Texte

La délégation a également fait savoir que les violences sexuelles constituent dans le Code pénal belge des incriminations spécifiques. Les victimes peuvent introduire une action devant une Commission d'aide aux victimes d'actes intentionnels de malveillance.

Enfin, deux plans globaux ont été lancés en vue de la rénovation de l'infrastructure carcérale désuète et de la construction de nouveaux établissements, afin de résoudre le problème de la sous-capacité que connaît la Belgique à cet égard. Il est notamment prévu de construire deux centres de psychiatrie légale devant accueillir 450 internés. La Belgique étudie en outre la possibilité d'utiliser la surveillance électronique en tant qu'alternative à la détention préventive ou à l'internement.

Questions et observations des membres du Comité

S0agissant du cadre général d'application du Pacte, un expert s'est dit impressionné par la qualité du travail de la Belgique s'agissant du respect des dispositions du Pacte. L'expert a demandé si, pour les deux cas individuels mentionnés dans les réponses de la délégation dans le contexte de la lutte contre le terrorisme (M. Nabil Sayadi et Mme Pascale Vinck), des dédommagements avaient été demandés et, le cas échéant, accordés. Les constatations du Comité dans cette affaire s'appuient sur les dispositions du Pacte et appellent des commentaires de la part de la délégation. Au-delà de ces deux cas, existe-t-il en Belgique un mécanisme chargé explicitement ou non des constatations du Comité et d'autres mécanismes conventionnels, a voulu savoir l'expert.

Un expert a regretté que la Belgique persiste dans la formulation de réserves à l'égard de certaines dispositions du Pacte, estimant qu'un geste aurait été le bienvenu. Des questions ont porté sur l'existence en Belgique, au-delà des initiatives et mesures sectorielles, d'une politique générale et stratégique en matière de droits de l'homme. Dans ce contexte, quels arguments militent-ils contre la création d'une institution nationale de droits de l'homme unique en Belgique? S'agissant des compétences des entités fédérées, un expert a observé qu'il est difficile de comprendre les termes dans lesquels se pose la compréhension par la Belgique des articles du Pacte relatifs à l'éducation et à la culture, notamment. On constate en effet que la présence internationale de ces entités est active, et l'on saisit mal les limites de leurs compétences intérieures et extérieures. Des précisions seraient utiles à cet égard, notamment pour comprendre le point de vue de la Belgique relatif à l'application des dispositions du Pacte par les entités fédérées (article 50).

Données
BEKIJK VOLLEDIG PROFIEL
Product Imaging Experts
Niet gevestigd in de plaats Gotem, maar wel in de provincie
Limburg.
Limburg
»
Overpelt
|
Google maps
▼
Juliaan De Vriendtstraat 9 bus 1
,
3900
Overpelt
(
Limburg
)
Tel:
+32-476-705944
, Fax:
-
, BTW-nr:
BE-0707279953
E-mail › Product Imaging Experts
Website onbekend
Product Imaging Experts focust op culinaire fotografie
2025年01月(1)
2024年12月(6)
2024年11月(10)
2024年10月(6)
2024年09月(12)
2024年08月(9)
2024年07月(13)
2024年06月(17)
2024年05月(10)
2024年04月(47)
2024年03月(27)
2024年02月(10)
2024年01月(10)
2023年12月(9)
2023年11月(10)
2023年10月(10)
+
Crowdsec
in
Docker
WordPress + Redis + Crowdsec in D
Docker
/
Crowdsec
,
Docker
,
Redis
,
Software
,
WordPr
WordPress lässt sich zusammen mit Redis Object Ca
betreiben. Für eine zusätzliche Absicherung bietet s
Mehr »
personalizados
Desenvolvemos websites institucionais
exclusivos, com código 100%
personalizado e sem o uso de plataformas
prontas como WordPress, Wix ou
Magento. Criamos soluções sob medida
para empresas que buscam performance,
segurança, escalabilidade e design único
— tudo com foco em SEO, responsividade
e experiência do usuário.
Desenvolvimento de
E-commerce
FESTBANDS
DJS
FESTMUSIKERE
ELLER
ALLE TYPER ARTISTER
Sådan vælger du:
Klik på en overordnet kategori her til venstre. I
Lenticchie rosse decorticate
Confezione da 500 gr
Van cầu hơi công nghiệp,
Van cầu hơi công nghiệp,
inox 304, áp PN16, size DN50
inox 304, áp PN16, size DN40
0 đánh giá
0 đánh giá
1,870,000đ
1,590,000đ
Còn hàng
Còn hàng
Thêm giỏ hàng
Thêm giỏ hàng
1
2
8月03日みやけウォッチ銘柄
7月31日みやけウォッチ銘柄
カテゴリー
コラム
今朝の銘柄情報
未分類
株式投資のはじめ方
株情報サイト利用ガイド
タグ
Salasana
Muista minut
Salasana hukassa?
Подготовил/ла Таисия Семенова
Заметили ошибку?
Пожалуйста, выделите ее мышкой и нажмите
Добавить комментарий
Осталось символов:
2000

Exercices
A) Dans le texte, reprenez le passage qui va de "S0agissant du cadre" à "voulu savoir l'expert." en remplaçant "dédommagements" par "indemnisations".
B) D'après le texte, combien d'internés les deux centres de psychiatrie légale prévus doivent-ils accueillir ?
C) Écrivez la suite du texte sur l'application du Pacte par la Belgique, à partir de sa dernière phrase.
Les items ne sont pas utiles ici.

Corrigé
A)
S0agissant du cadre général d'application du Pacte, un expert s'est dit impressionné par la qualité du travail de la Belgique s'agissant du respect des dispositions du Pacte. L'expert a demandé si, pour les deux cas individuels mentionnés dans les réponses de la délégation dans le contexte de la lutte contre le terrorisme (M. Nabil Sayadi et Mme Pascale Vinck), des indemnisations avaient été demandés et, le cas échéant, accordés. Les constatations du Comité dans cette affaire s'appuient sur les dispositions du Pacte et appellent des commentaires de la part de la délégation. Au-delà de ces deux cas, existe-t-il en Belgique un mécanisme chargé explicitement ou non des constatations du Comité et d'autres mécanismes conventionnels, a voulu savoir l'expert.

B) 450 internés.

C)
Une experte a regretté que le rapport fournisse peu d'exemples concrets de la mise en œuvre des nombreuses dispositions juridiques, réglementaires ou pédagogiques adoptées par la Belgique en faveur de l'égalité entre les sexes ou encore du contrôle de l'action des policiers. Selon des organisations non gouvernementales, on déplore toujours en Belgique des discriminations en matière d'accès au travail et au logement, par exemple en fonction du critère linguistique. Une experte a demandé si des jugements avaient été rendus contre des mesures de discrimination linguistique. De même, des organisations font état de préoccupations concernant l'intégration des personnes handicapées sur le marché du travail, surtout dans le secteur privé, qui n'est pas concerné par le quota de 3 % fixé par la loi. Des organisations non gouvernementales signalent encore des mauvais traitements commis par des forces de police, des pratiques de profilage racial, de problèmes concernant l'utilisation de tasers ou d'arrestations préventives avant des manifestations. Une experte a observé enfin que les ONG restent critiques quant au fonctionnement du Comité permanent de contrôle des services de police (Comité P).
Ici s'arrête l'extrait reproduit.